● EXCERTO DO DOCUMENTO:

Depois de largar o dito vício podes escolher desfrutar do que era um vício quando te apetecer, não por compulsão ou necessidade, e sem medo de seres impelido de novo para o hábito. Porque haverias de ser? É essa a tua escolha?

Escolhe e deixa que aconteça por si mesmo, porque escolheste, sem mais lutas contra… Coopera com a tua vontade real, sem lutar mais contra o que defines não sê-lo. Confia na tua capacidade natural, intrínseca e inata de largar o dito vício naturalmente – sem esforço.

Não podes ser mais pequeno que tu mesmo!!! Aliás, o que mete medo é mesmo a tua grandeza porque esse espaço todo que fica vago, esse tempo todo é energia disponível para a tua consciência expandida e ela é muuuuuuuuuuito ampla, muito mesmo. E puft! O jogo da pequenez desaparece J


Exercícios de Reflexão:

Quais são os teus vícios / hábitos compulsivos? Procura responder sem pensar, permite que te ocorram as respostas.

● REGISTOS APRESENTADOS:
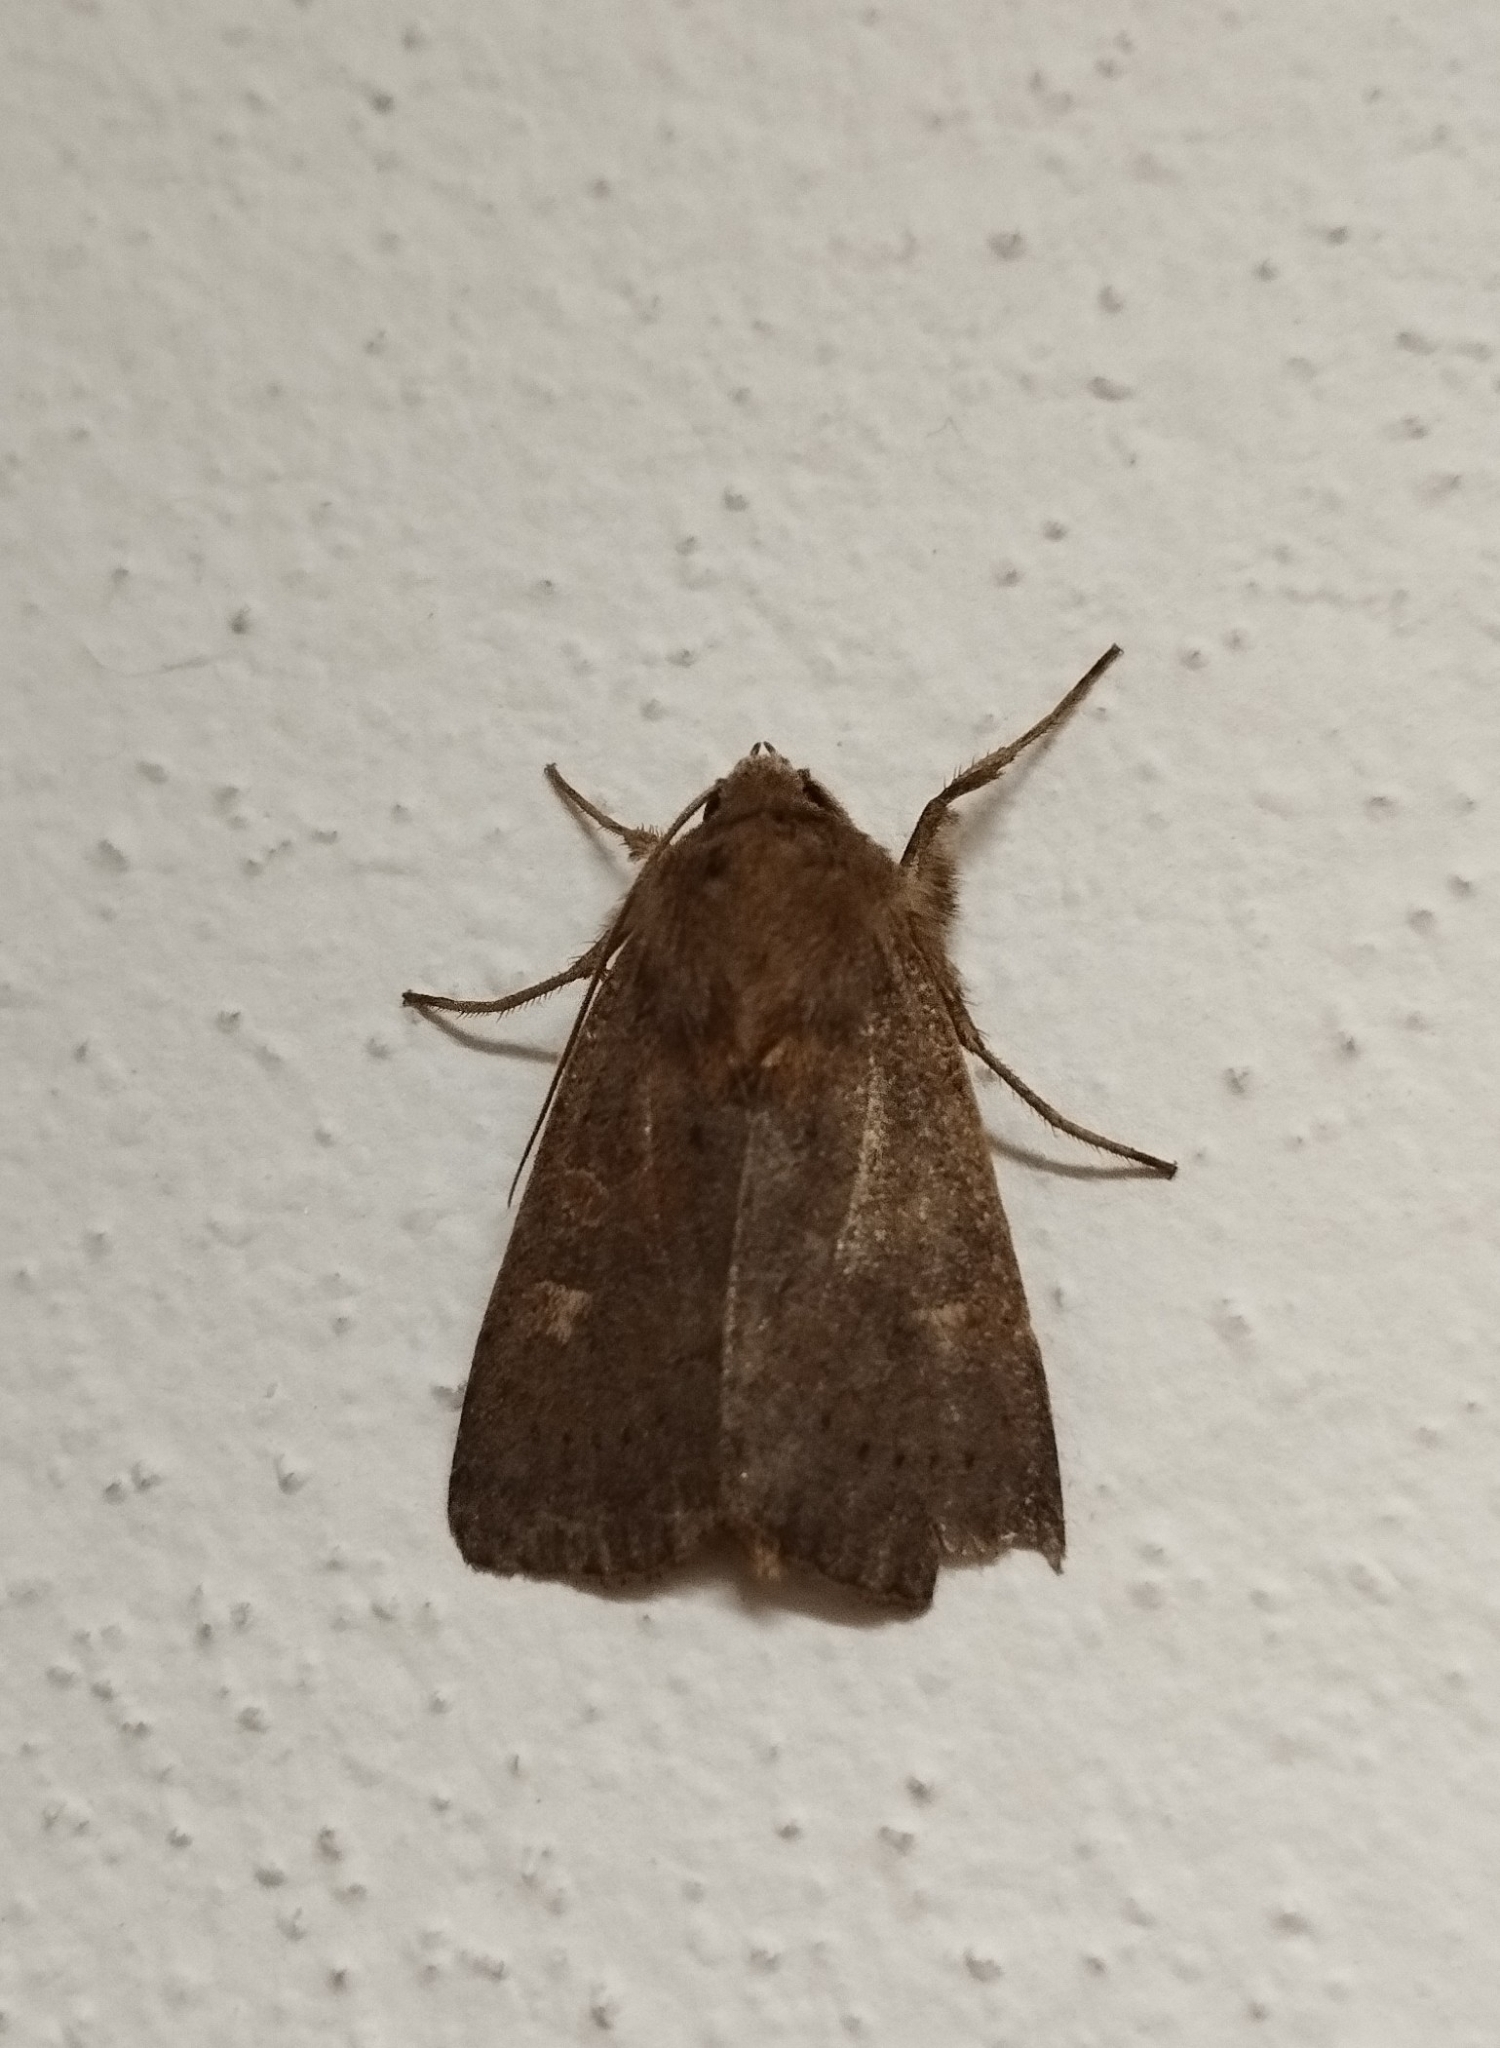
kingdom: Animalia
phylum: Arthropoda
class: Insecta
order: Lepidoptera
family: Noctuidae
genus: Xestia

---

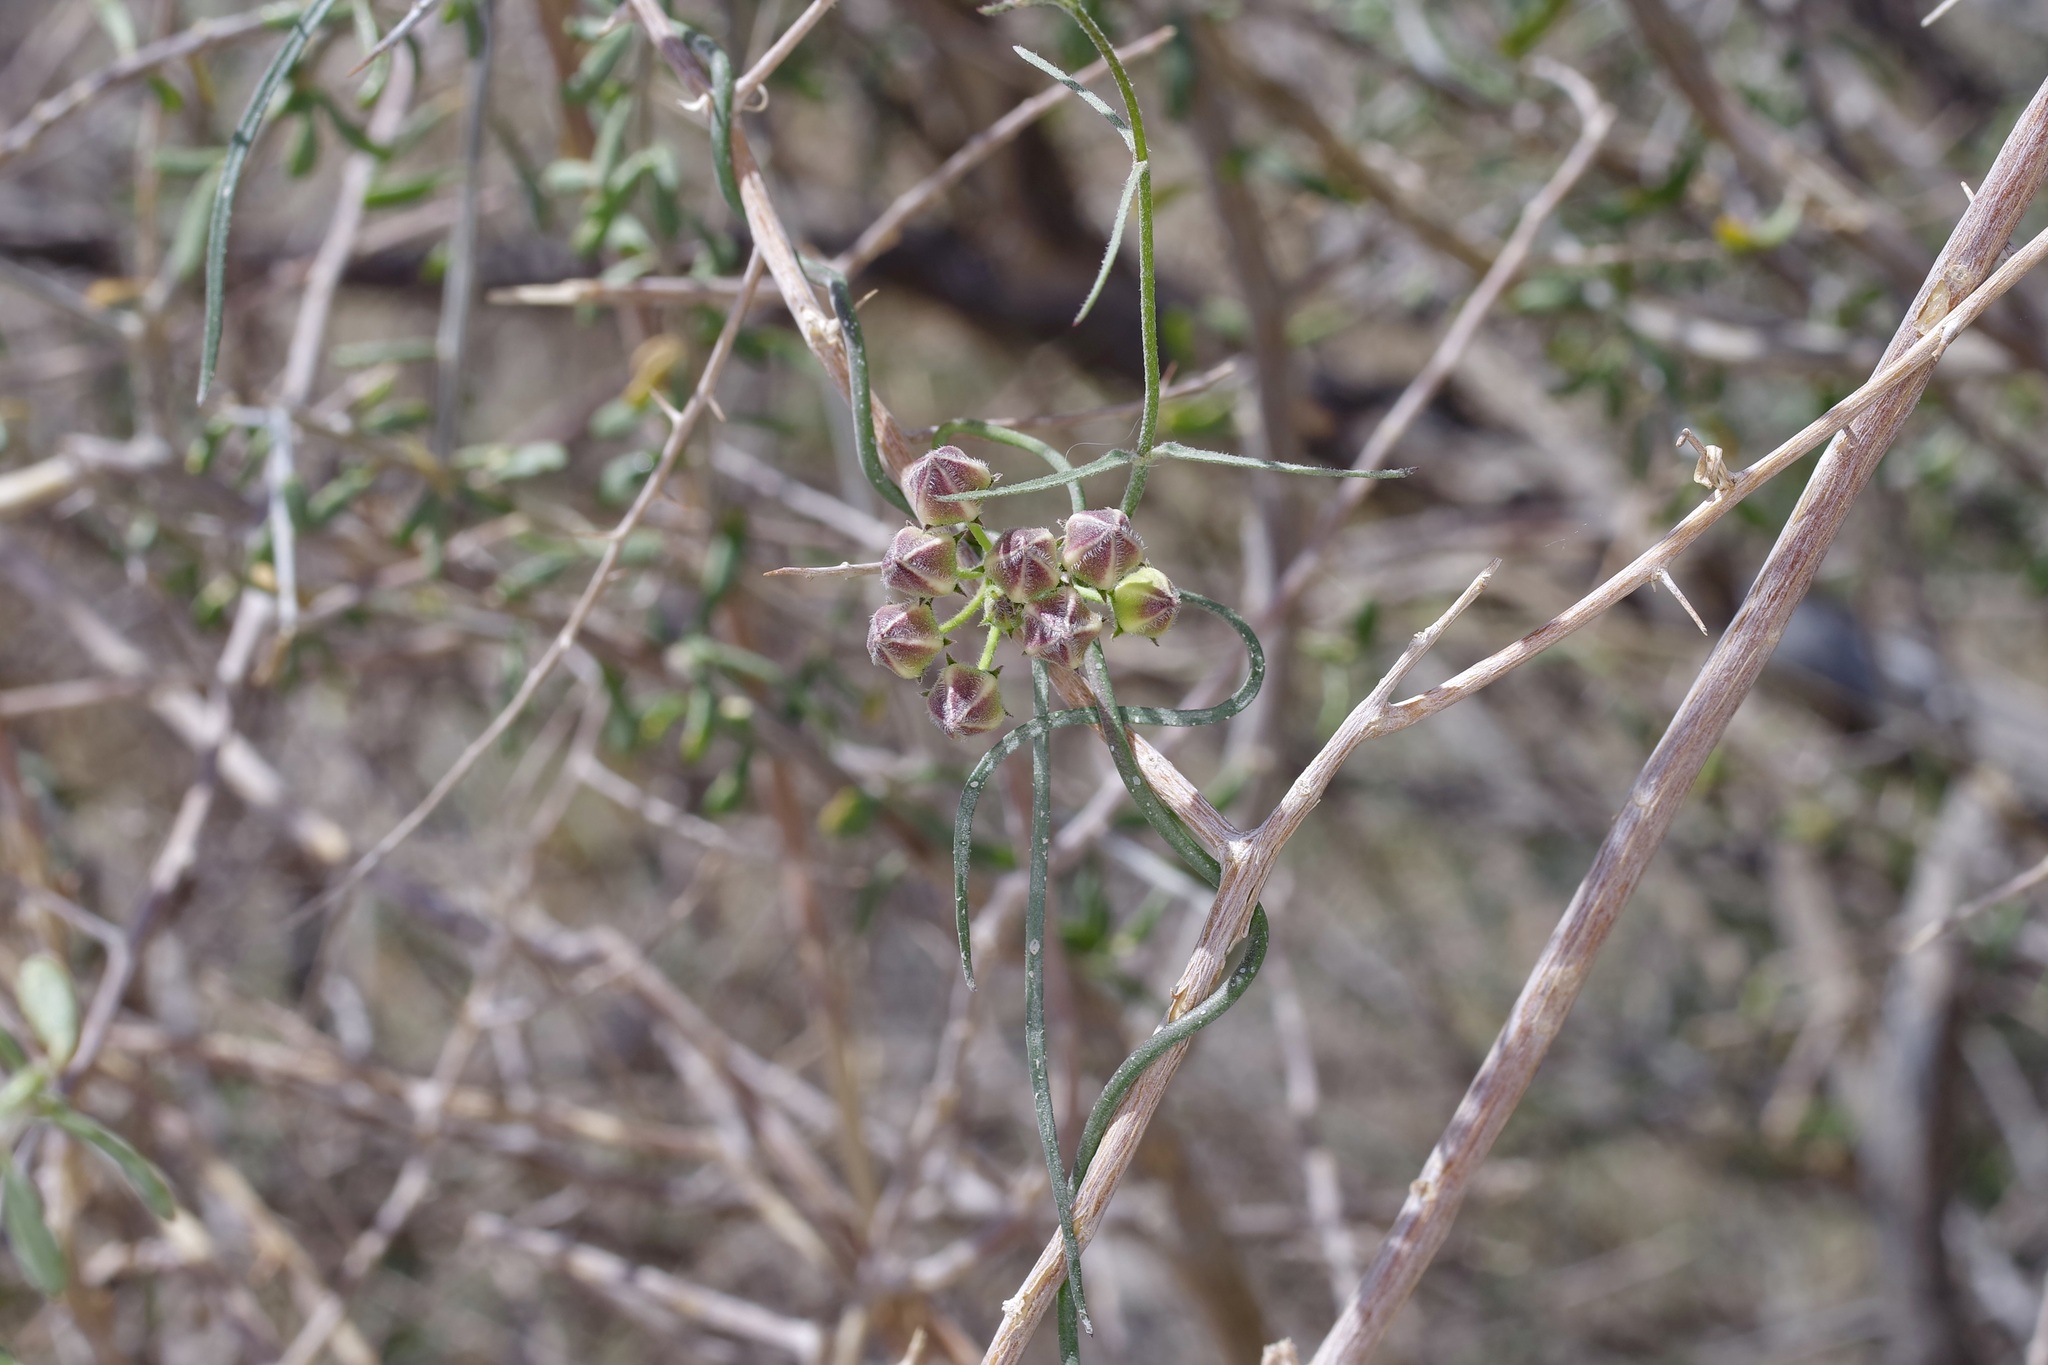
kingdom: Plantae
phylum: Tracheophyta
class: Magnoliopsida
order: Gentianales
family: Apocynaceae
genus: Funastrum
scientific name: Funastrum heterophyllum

● EXERCÍCIO: Prossiga o texto sobre o abandono dos vícios, começando logo após a sua última frase.

● RESPOSTA ESCRITA:
Que propósitos servem?


Ainda precisas do/s teu/s hábito/s compulsivos? Essas experiências ainda te preenchem/satisfazem de alguma forma produtiva?


Se os removeres da tua vida, assusta-te teres assim tanto espaço vago, tanto tempo livre, tanto dinheiro disponível?


Quais são as tuas crenças sobre a simplicidade?


O que é que escolhes para ti a partir deste momento?